Here's how The Company Store solved that problem: It provided Erickson with an option that met her needs. Offering a "Receive Emails Less Frequently" option in addition to an all-out unsubscribe button allows a brand to keep its access to the customer's inbox while respecting the customer's time.
2. Make Them Laugh
As with 404 pages, another way to approach the dreaded unsubscribe is with brand-appropriate humor. Consider this example, from The Children's Place:

Unsubscribe Screenshot The Childrens Place resized 600In line with the brand's purpose (to clothe children and babies), the page features an image of a crying infant. The image, though, gives the content a playful edge.
Quora user and web developer Merideth Avila likes this approach. "When I unsubscribed from The Children's Place clothing store, they sent me to a page with a crying baby on it," she says. "My first thought was, 'Put me back on the list! Make that baby happy!'"
3. Be Gracious
Another option is to simply let users unsubscribe without trying to guilt them into staying or receiving fewer emails instead of none. Quora user Andrew Williams appreciates this approach. "I love how MailChimp handles unsubscribe," he says. "You click 'unsubscribe' and then...you are unsubscribed. I don't know why this isn't universal."
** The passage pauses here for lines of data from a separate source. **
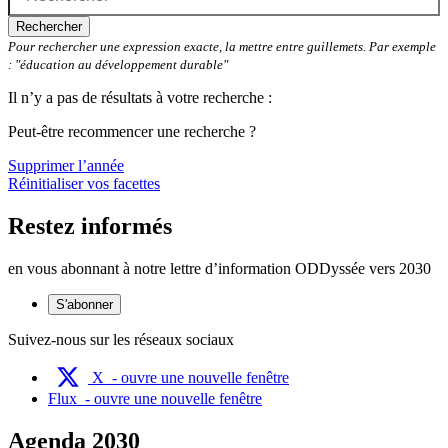
Rechercher
Pour rechercher une expression exacte, la mettre entre guillemets. Par exemple
: "éducation au développement durable"
Il n’y a pas de résultats à votre recherche :
Peut-être recommencer une recherche ?
Supprimer l’année
Réinitialiser vos facettes
Restez informés
en vous abonnant à notre lettre d’information ODDyssée vers 2030
S'abonner
Suivez-nous sur les réseaux sociaux
X
- ouvre une nouvelle fenêtre
Flux
- ouvre une nouvelle fenêtre
Agenda 2030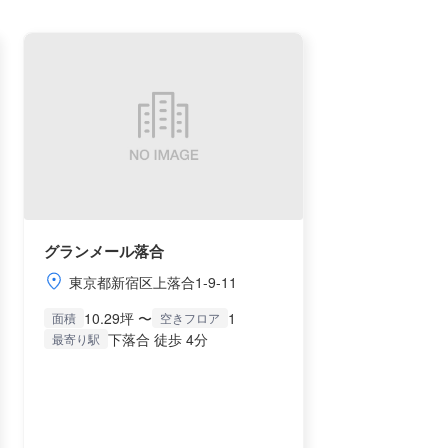
グランメール落合
東京都新宿区上落合1-9-11
10.29坪 〜
1
面積
空きフロア
下落合 徒歩 4分
最寄り駅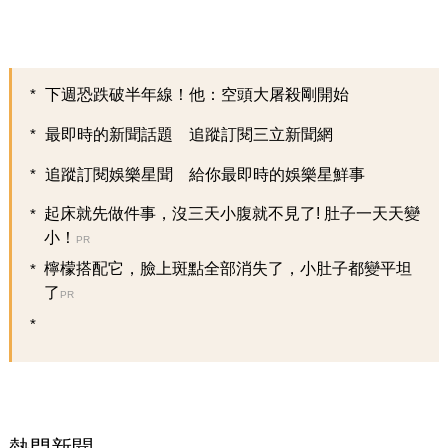
下週恐跌破半年線！他：空頭大屠殺剛開始
最即時的新聞話題 追蹤訂閱三立新聞網
追蹤訂閱娛樂星聞 給你最即時的娛樂星鮮事
起床就先做件事，沒三天小腹就不見了! 肚子一天天變
小！
PR
檸檬搭配它，臉上斑點全部消失了，小肚子都變平坦
了
PR
熱門新聞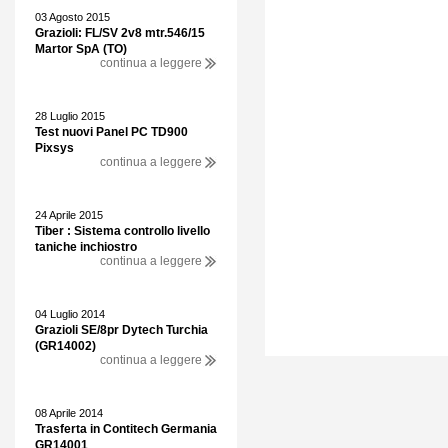
03 Agosto 2015
Grazioli: FL/SV 2v8 mtr.546/15
Martor SpA (TO)
continua a leggere
28 Luglio 2015
Test nuovi Panel PC TD900
Pixsys
continua a leggere
24 Aprile 2015
Tiber : Sistema controllo livello
taniche inchiostro
continua a leggere
04 Luglio 2014
Grazioli SE/8pr Dytech Turchia
(GR14002)
continua a leggere
08 Aprile 2014
Trasferta in Contitech Germania
GR14001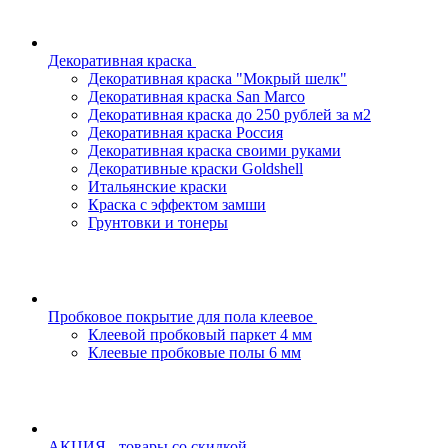
Декоративная краска
Декоративная краска "Мокрый шелк"
Декоративная краска San Marco
Декоративная краска до 250 рублей за м2
Декоративная краска Россия
Декоративная краска своими руками
Декоративные краски Goldshell
Итальянские краски
Краска с эффектом замши
Грунтовки и тонеры
Пробковое покрытие для пола клеевое
Клеевой пробковый паркет 4 мм
Клеевые пробковые полы 6 мм
АКЦИЯ - товары со скидкой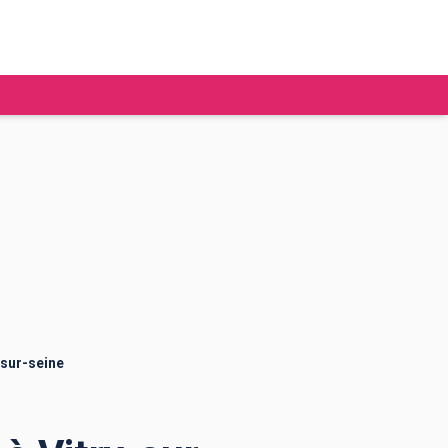
tudier à l'étranger
Ecoles de commerce
Job étudiant
BAFA
Ecoles d'ingénieur
ie étudiante
Universités
ogement étudiant
-sur-seine
ourses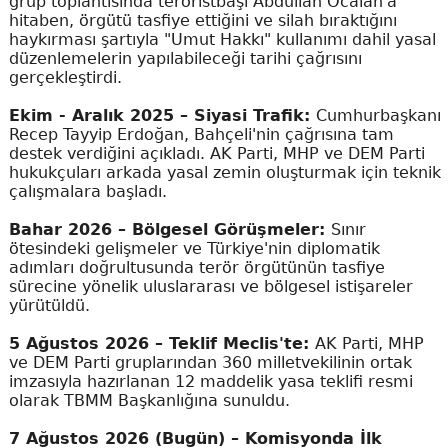
grup toplantısında teröristbaşı Abdullah Öcalan'a
hitaben, örgütü tasfiye ettiğini ve silah bıraktığını
haykırması şartıyla "Umut Hakkı" kullanımı dahil yasal
düzenlemelerin yapılabileceği tarihi çağrısını
gerçekleştirdi.
Ekim - Aralık 2025 – Siyasi Trafik:
Cumhurbaşkanı
Recep Tayyip Erdoğan, Bahçeli'nin çağrısına tam
destek verdiğini açıkladı. AK Parti, MHP ve DEM Parti
hukukçuları arkada yasal zemin oluşturmak için teknik
çalışmalara başladı.
Bahar 2026 – Bölgesel Görüşmeler:
Sınır
ötesindeki gelişmeler ve Türkiye'nin diplomatik
adımları doğrultusunda terör örgütünün tasfiye
sürecine yönelik uluslararası ve bölgesel istişareler
yürütüldü.
5 Ağustos 2026 – Teklif Meclis'te:
AK Parti, MHP
ve DEM Parti gruplarından 360 milletvekilinin ortak
imzasıyla hazırlanan 12 maddelik yasa teklifi resmi
olarak TBMM Başkanlığına sunuldu.
7 Ağustos 2026 (Bugün) – Komisyonda İlk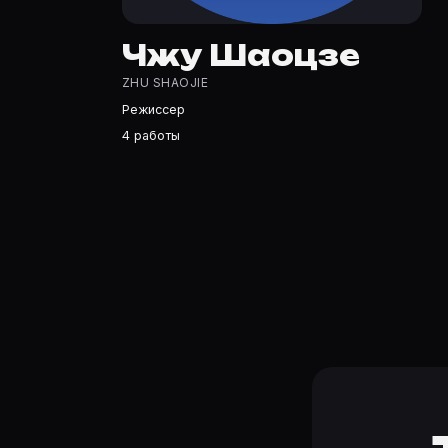
Какие фильмы снимал(а) Чжу Шаоцзе?
Полный список — на Movie Planner: https://movie-plann
Чжу Шаоцзе
Кто такой(ая) Чжу Шаоцзе?
ZHU SHAOJIE
Чжу Шаоцзе — Режиссер. Биография и роли на карточк
Режиссер
Где открыть фильмографию Чжу Шаоцзе?
4 работы
На Movie Planner: https://movie-planner.ru/s/7164107 —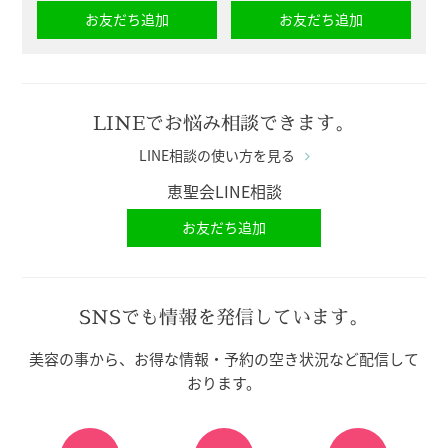
お友だち追加
お友だち追加
LINEでお悩み相談できます。
LINE相談の使い方を見る
恵聖会LINE相談
お友だち追加
SNSでも情報を発信しています。
美容の事から、お得な情報・予約の空き状況など配信して
おります。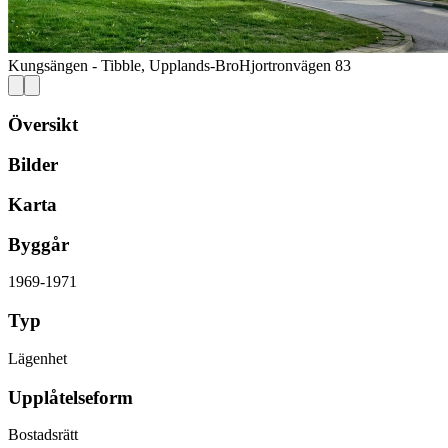
Kungsängen - Tibble, Upplands-Bro
Hjortronvägen 83
Översikt
Bilder
Karta
Byggår
1969-1971
Typ
Lägenhet
Upplåtelseform
Bostadsrätt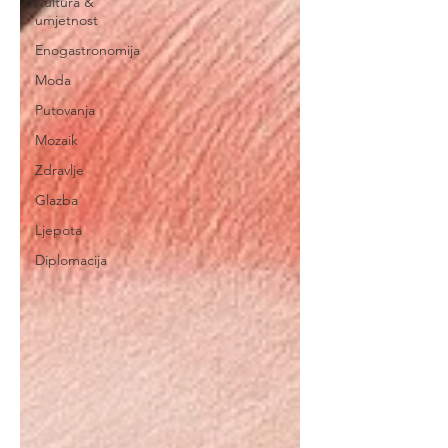
Kultura &
umjetnost
Enogastronomija
Moda
Putovanja
Mozaik
Zdravlje
Glazba
Ljepota
Diplomacija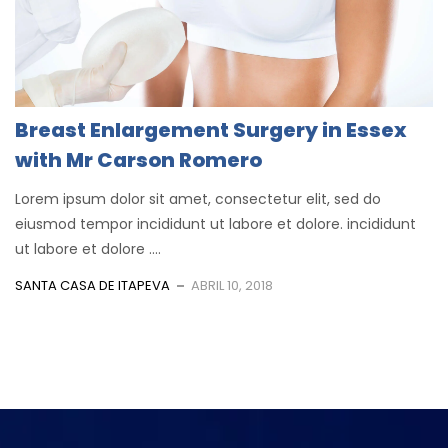
Breast Enlargement Surgery in Essex
with Mr Carson Romero
Lorem ipsum dolor sit amet, consectetur elit, sed do
eiusmod tempor incididunt ut labore et dolore. incididunt
ut labore et dolore ....
SANTA CASA DE ITAPEVA
ABRIL 10, 2018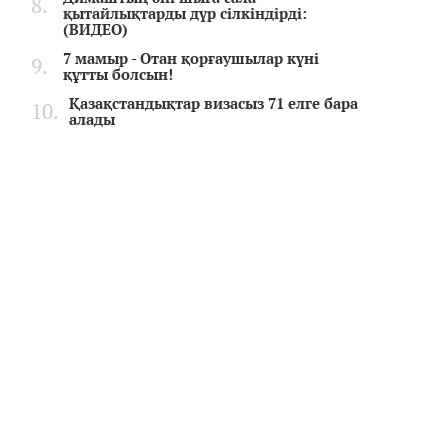
қытайлықтарды дүр сілкіндірді:
(ВИДЕО)
7 мамыр - Отан қорғаушылар күні
құтты болсын!
Қазақстандықтар визасыз 71 елге бара
алады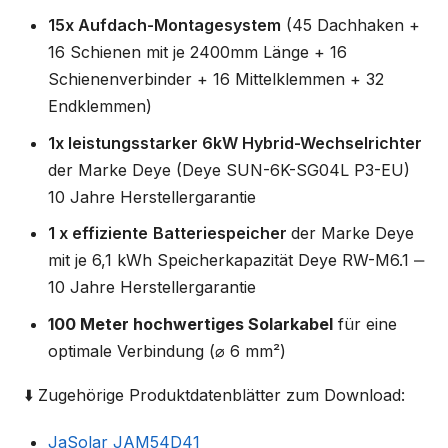
15x Aufdach-Montagesystem
(45 Dachhaken +
16 Schienen mit je 2400mm Länge + 16
Schienenverbinder + 16 Mittelklemmen + 32
Endklemmen)
1x leistungsstarker 6kW Hybrid-Wechselrichter
der Marke Deye (Deye SUN-6K-SG04L P3-EU)
10 Jahre Herstellergarantie
1 x effiziente
Batteriespeicher
der Marke Deye
mit je 6,1 kWh Speicherkapazität Deye RW-M6.1 ‒
10 Jahre Herstellergarantie
100 Meter hochwertiges Solarkabel
für eine
optimale Verbindung (⌀ 6 mm²)
⬇️ Zugehörige Produktdatenblätter zum Download:
JaSolar JAM54D41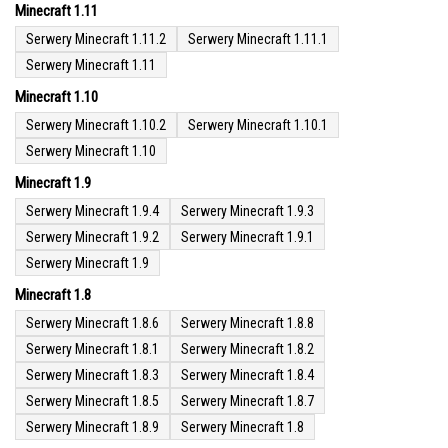
Minecraft 1.11
Serwery Minecraft 1.11.2
Serwery Minecraft 1.11.1
Serwery Minecraft 1.11
Minecraft 1.10
Serwery Minecraft 1.10.2
Serwery Minecraft 1.10.1
Serwery Minecraft 1.10
Minecraft 1.9
Serwery Minecraft 1.9.4
Serwery Minecraft 1.9.3
Serwery Minecraft 1.9.2
Serwery Minecraft 1.9.1
Serwery Minecraft 1.9
Minecraft 1.8
Serwery Minecraft 1.8.6
Serwery Minecraft 1.8.8
Serwery Minecraft 1.8.1
Serwery Minecraft 1.8.2
Serwery Minecraft 1.8.3
Serwery Minecraft 1.8.4
Serwery Minecraft 1.8.5
Serwery Minecraft 1.8.7
Serwery Minecraft 1.8.9
Serwery Minecraft 1.8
MailChimp is frequently lauded for its attention to user experience design. Williams describes its unsubscribe page as genuinely useful. After clicking an "unsubscribe" link in a MailChimp email, he says, you are "taken to a page that allows you to re-subscribe with a new address, just in case you clicked the link by mistake, or leave a comment as to why you have unsubscribed. Otherwise, you can just close the window. Perfect."
Minimize Your Negative Impact
Every company can use content to soften the blow of frustrating or annoying interactions online. The power of your established brand voice combined with good tonal choices can improve your relationship with your current customers and impress new ones. All it takes is a thoughtful writer and a commitment to solving (not aggravating) your customers' problems.